Ceci est d’autant plus scandaleux que cette réglementation est elle-même très loin de reposer sur les standards les plus protecteurs. Sur quoi repose l’infraction ?
Pour mener à bien des analyses normalisées, les laboratoires doivent suivre des protocoles fixant des limites de quantification. Ces protocoles visent à éviter que ces organismes n’utilisent pas la bonne « loupe », au risque d’être frappé de cécité, de ne pas identifier des molécules en faible quantité, et ainsi d’en conclure trop rapidement à l’absence de produits chimiques dans les eaux de surface.

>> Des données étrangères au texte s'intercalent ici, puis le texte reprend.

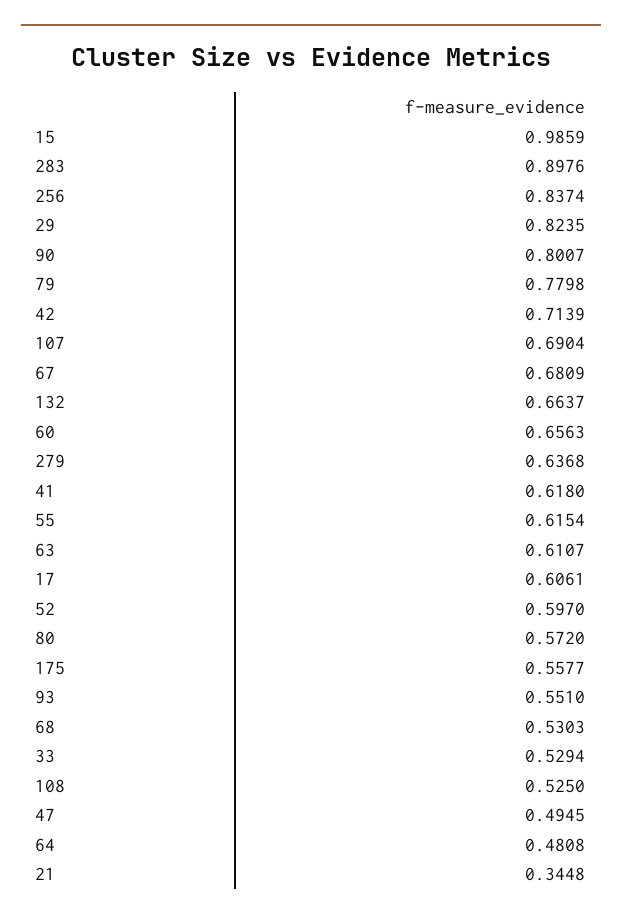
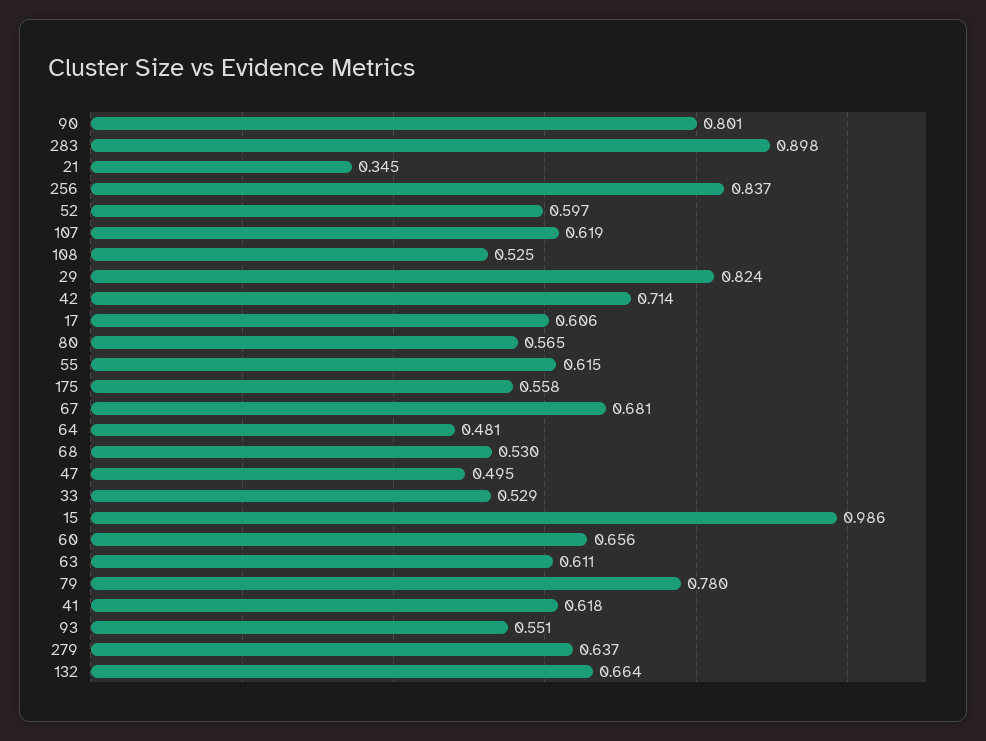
107: 0.6904 -> 0.619
80: 0.572 -> 0.565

Des analyses de moins en moins précises
Les limites de quantification varient fortement au fil des années et des territoires. Certains laboratoires conduisent des analyses de moins en moins précises d’une année sur l’autre, en augmentant ces limites. Ils laissent ainsi penser de façon erronée que la présence de pesticides et d’antibiotiques tendent à baisser. Agir pour l’Environnement a réanalysé plus de 50 millions d’analyses produites entre 2019 et 2021.
Chaque année, pas moins de 300 000 analyses sont conduites de manière insuffisamment précises, avec des limites de quantification supérieures aux valeurs réglementaires. Cette façon de faire équivaut à mobiliser des forces de l’ordre sur le bord des autoroutes afin de contrôler les vitesses autorisées, avec des radars ne pouvant mesurer les vitesses supérieures à 60 km/h. Il y a fort à parier qu’aucun∙e automobiliste ne sera ce jour-là verbalisé∙e… Ainsi, en 2021, 1 088 analyses de glyphosate (soit près de 5 % des analyses menées) n’étaient pas conformes. Pour certaines molécules comme le mirex (insecticide) ou le captane (fongicide), cela concerne une analyse sur deux !

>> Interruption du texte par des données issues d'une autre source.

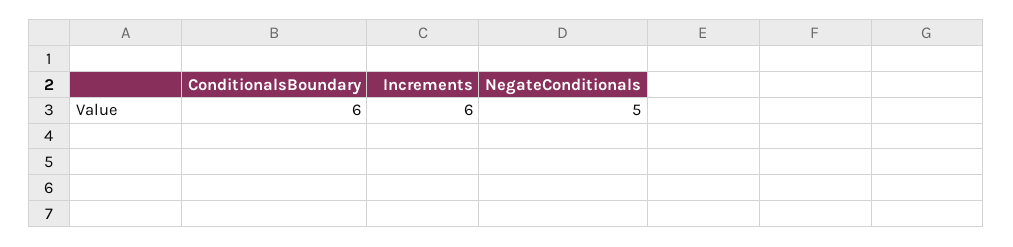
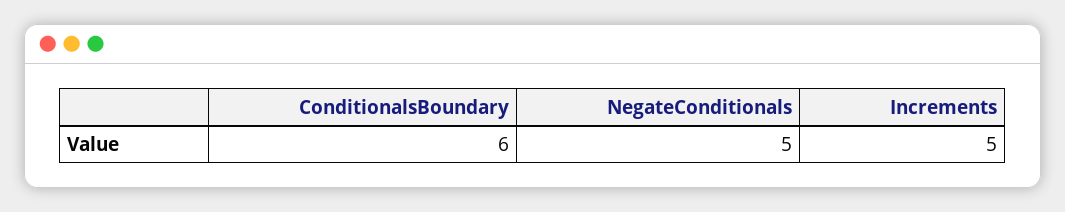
Increments: 6 -> 5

Ne pas chercher pour ne rien trouver
Le pire, c’est que les labos sont capables de faire des mesures bien plus précises que ce que leur impose la réglementation. À titre d’exemple, certains labos peuvent détecter des molécules de glyphosate à une concentration 15 fois inférieure à celle fixée par la réglementation. Pour le Bispéhnol A, la réglementation impose une limite de quantification de 0,05 µg/L, mais les labos les plus rigoureux identifient des particules de Bisphénol A à une concentration de 0,000 1 µg/L… soit 500 fois plus précisément.
Partant du principe qu’on ne trouve que ce que l’on cherche, il y a fort à parier que certains lobbies s’activent discrètement afin d’éviter une trop grande transparence et jouent sur les protocoles pour aboutir aux résultats qu’ils attendent. Circulez, il n’y a rien à voir, car vos lunettes sont rayées… Le simple fait d’opter pour une myopie institutionnalisée permet de tirer des conclusions erronées, mais rassurantes. Pas vue pas prise ! Il est de la première urgence de revoir et faire appliquer les protocoles d’analyses afin de connaître précisément la teneur des eaux de surface en substances chimiques.